Attack and Defend for the Sales Team The Raymond Corporation had a goal of regaining market share from its top competitor. To do this, we helped them develop both attack and defend strategies focused on its competition. Each member of the enterprise sales team identified attack and defend accounts.


The attack accounts are business the company doesn’t currently have. By being strategic, reps more quickly identify whether it’s possible to win the business or not. It also includes coaching to support the rep in pursuing the accounts. It is an educated, step-by-step approach that provides accountability between a sales manager and a sales rep. Beyond helping secure new business, it also helps reps identify when to move on from pursuing an opportunity.

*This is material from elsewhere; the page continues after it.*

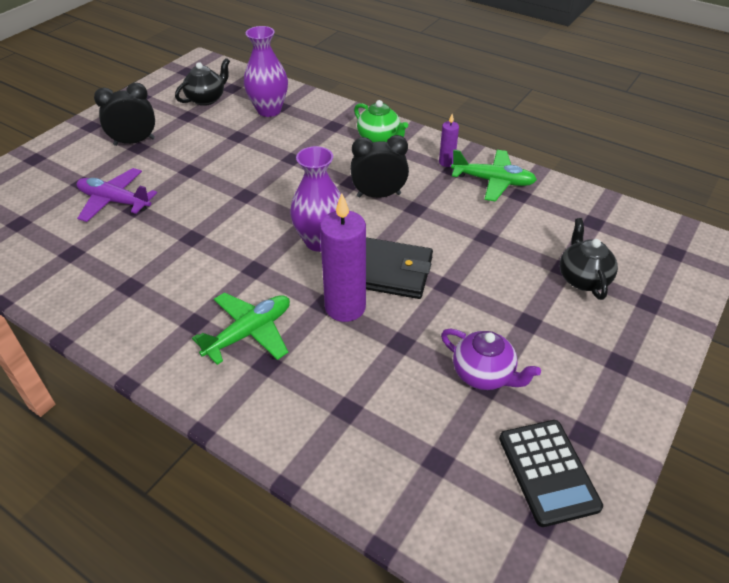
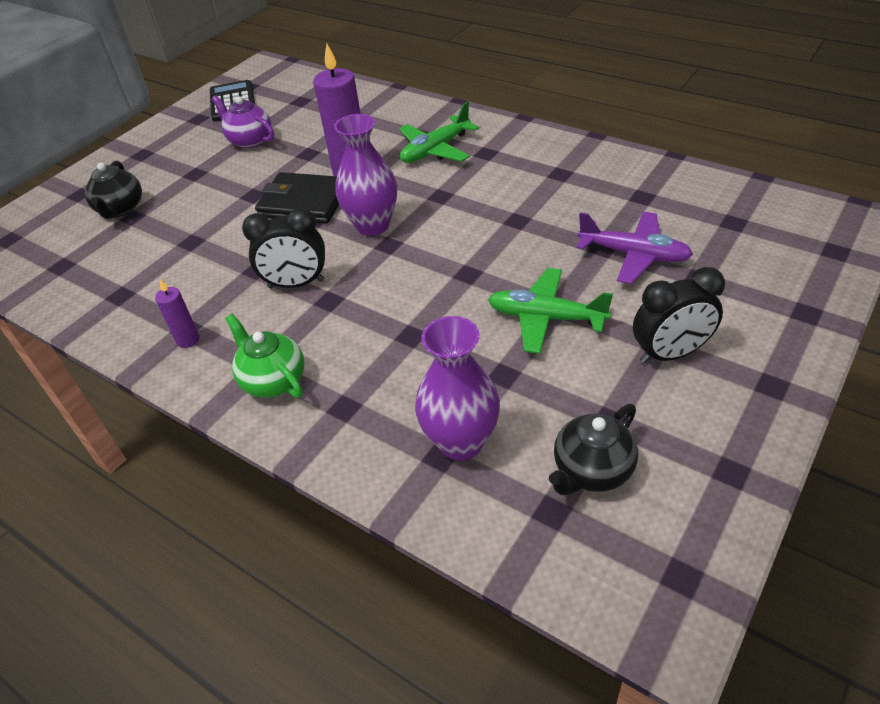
camera: 175 degrees left, 0 degrees up
green plane [451,149,537,201] -> green plane moved to [488,268,613,354]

The defend accounts include customers the reps are most committed to keeping. By creating defend strategies, the sales team considers the value of individual accounts. At times, it also means pursuing relationships at higher levels at existing customers. Dave Kella (Consulting Principal at DSG) describes what this looks like at Raymond, “This is fundamentally what we're continuing to work on. Their culture had been one of talking to warehouse managers, but we felt there was real opportunity to talk with the people who ran distribution centers and were focused on the overall cost and efficiency of materials handling.”


The results of the discipline around attack and defend has been positive for Raymond as described by Tim Combs (EVP, Sales & Marketing Division), “For last fiscal year, we did have record revenue, record market share and record profitability. I think that we can attribute much of that success to the fact that the sales force did respond to the initiative, they did implement the practices that we brought to them, there was more accountability in the day to day sales activities that took place.”


Which accounts have you failed to win due to a lack of discipline and coaching? How are you defending your current accounts?